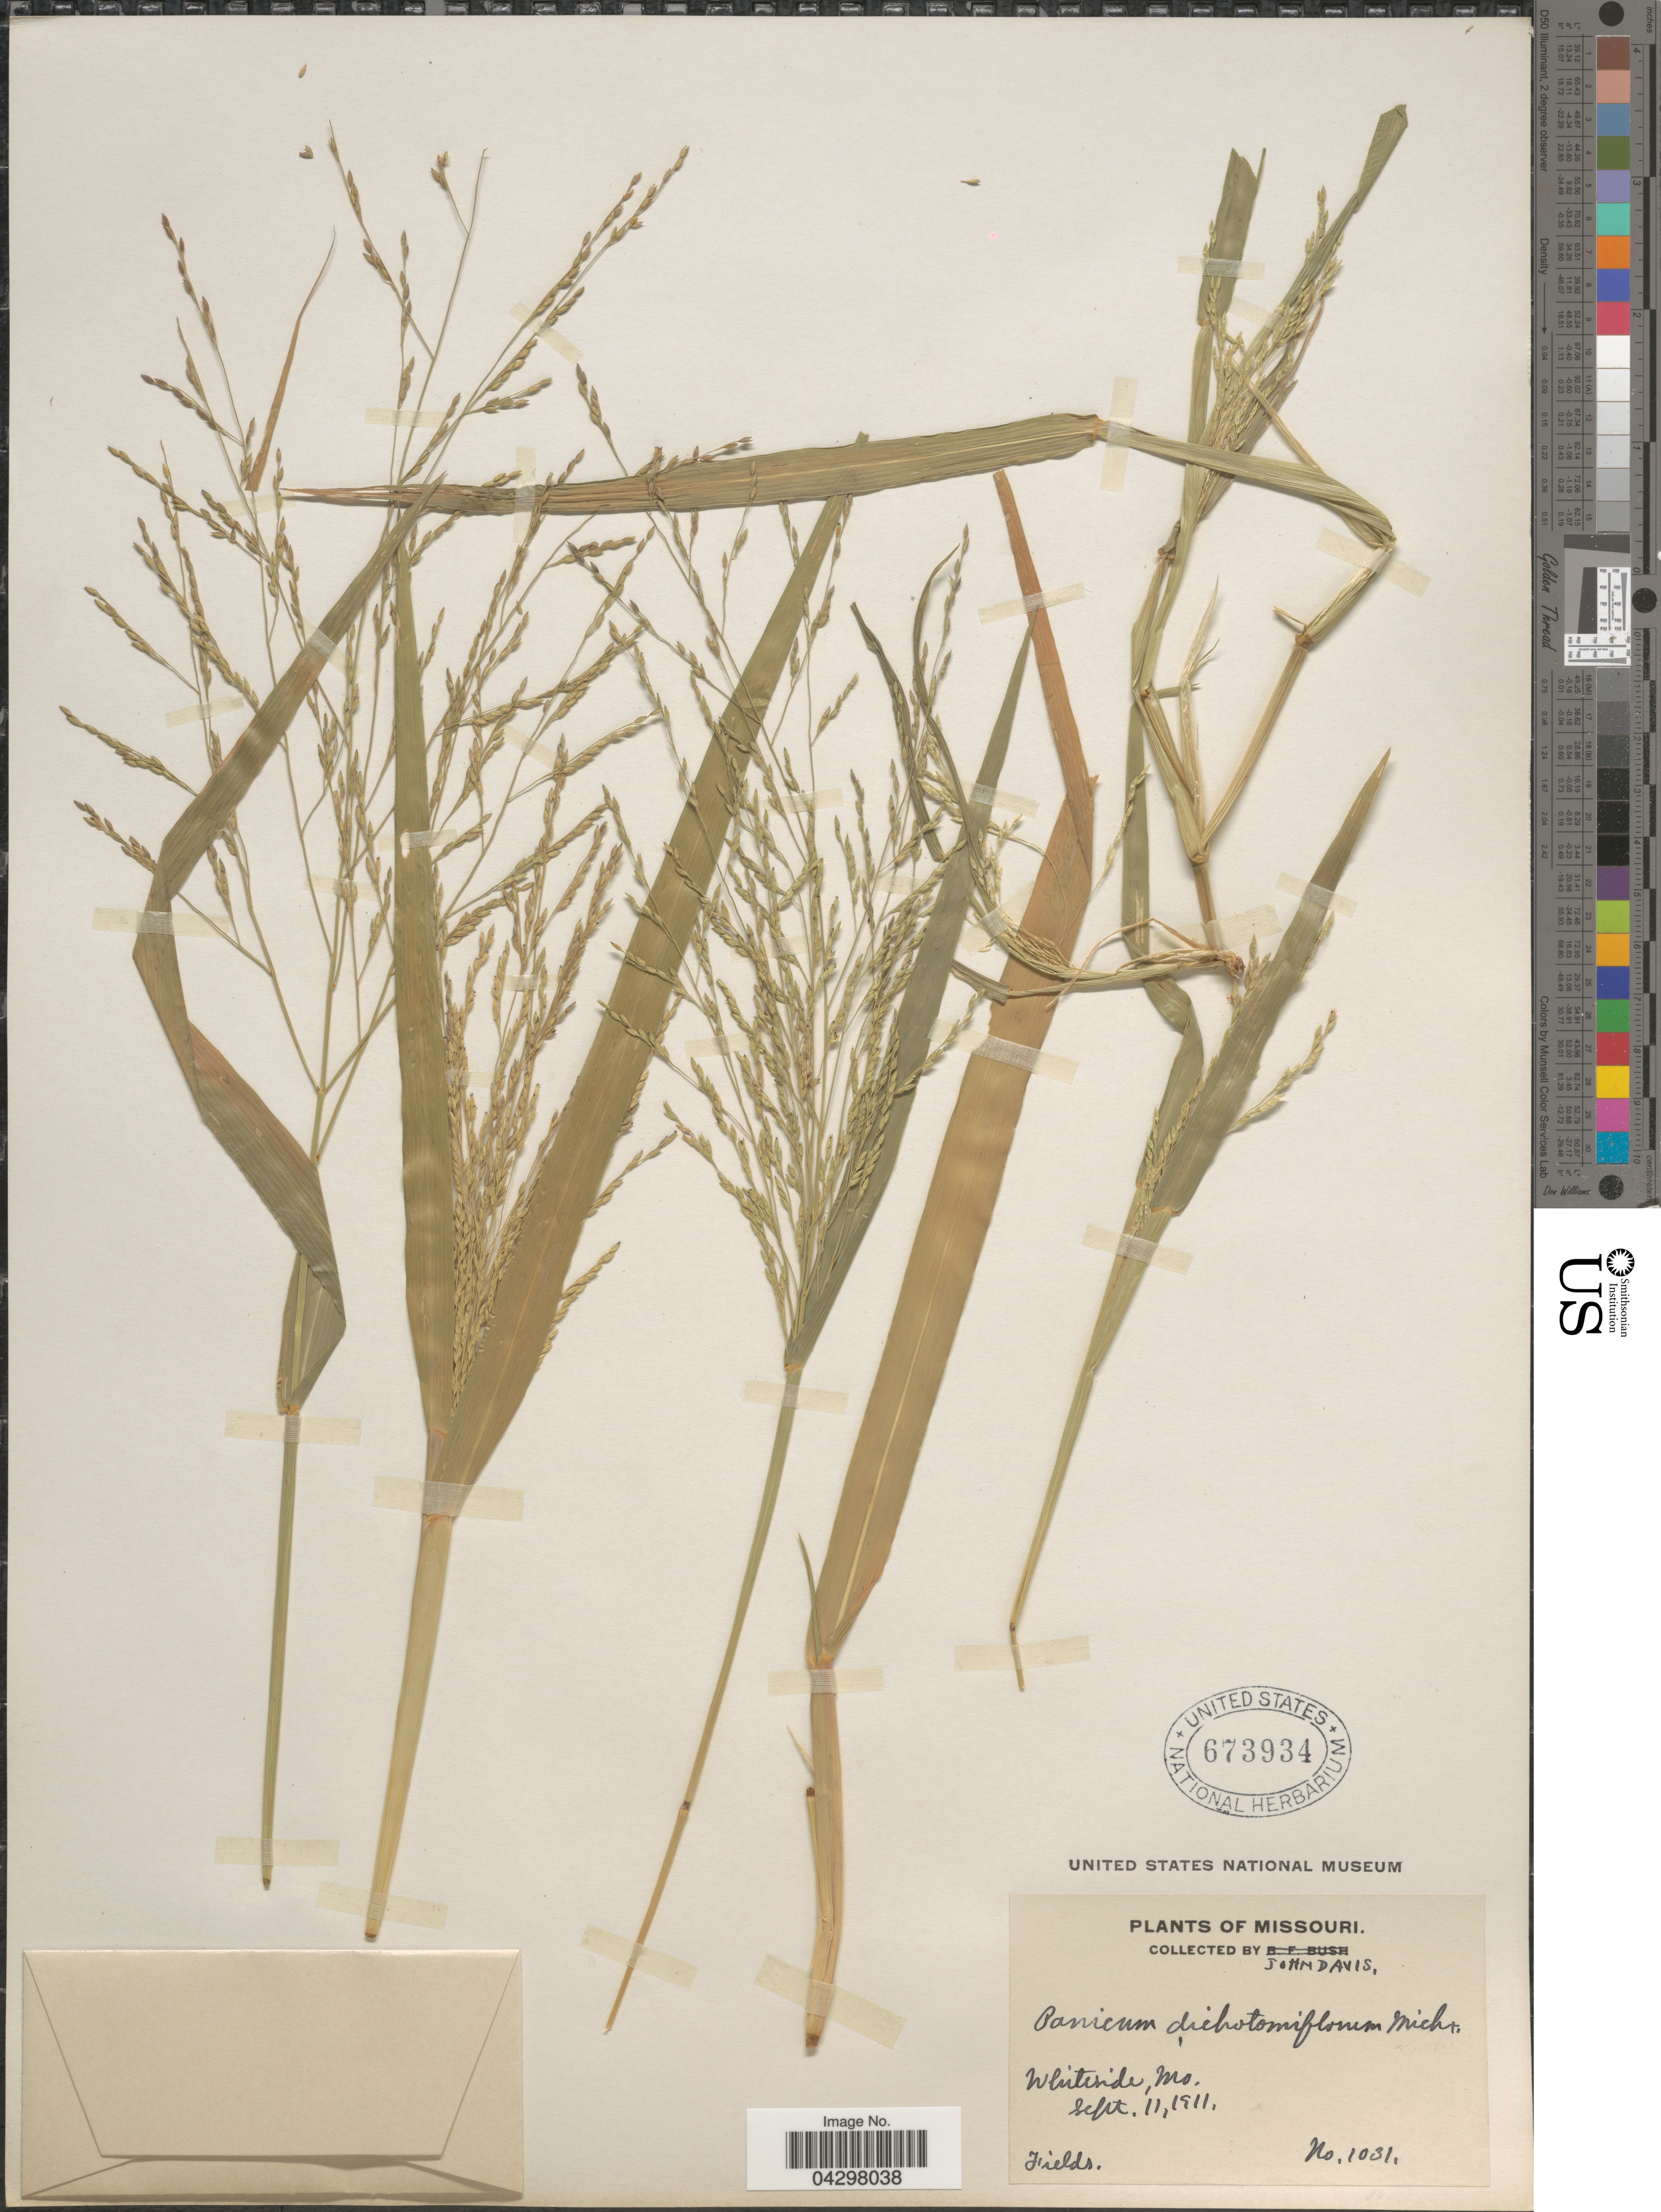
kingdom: Plantae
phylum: Tracheophyta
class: Liliopsida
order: Poales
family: Poaceae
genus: Panicum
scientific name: Panicum dichotomiflorum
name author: Michx.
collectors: J. Davis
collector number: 1031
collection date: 1911-09-11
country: United States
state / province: Missouri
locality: Whiteside.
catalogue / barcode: US 673934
———
▶ What you are asked to do:
Copy out every line of the data above word for word, omitting the picture.

▶ Solution to this problem:
kingdom: Plantae
phylum: Tracheophyta
class: Liliopsida
order: Poales
family: Poaceae
genus: Panicum
scientific name: Panicum dichotomiflorum
name author: Michx.
collectors: J. Davis
collector number: 1031
collection date: 1911-09-11
country: United States
state / province: Missouri
locality: Whiteside.
catalogue / barcode: US 673934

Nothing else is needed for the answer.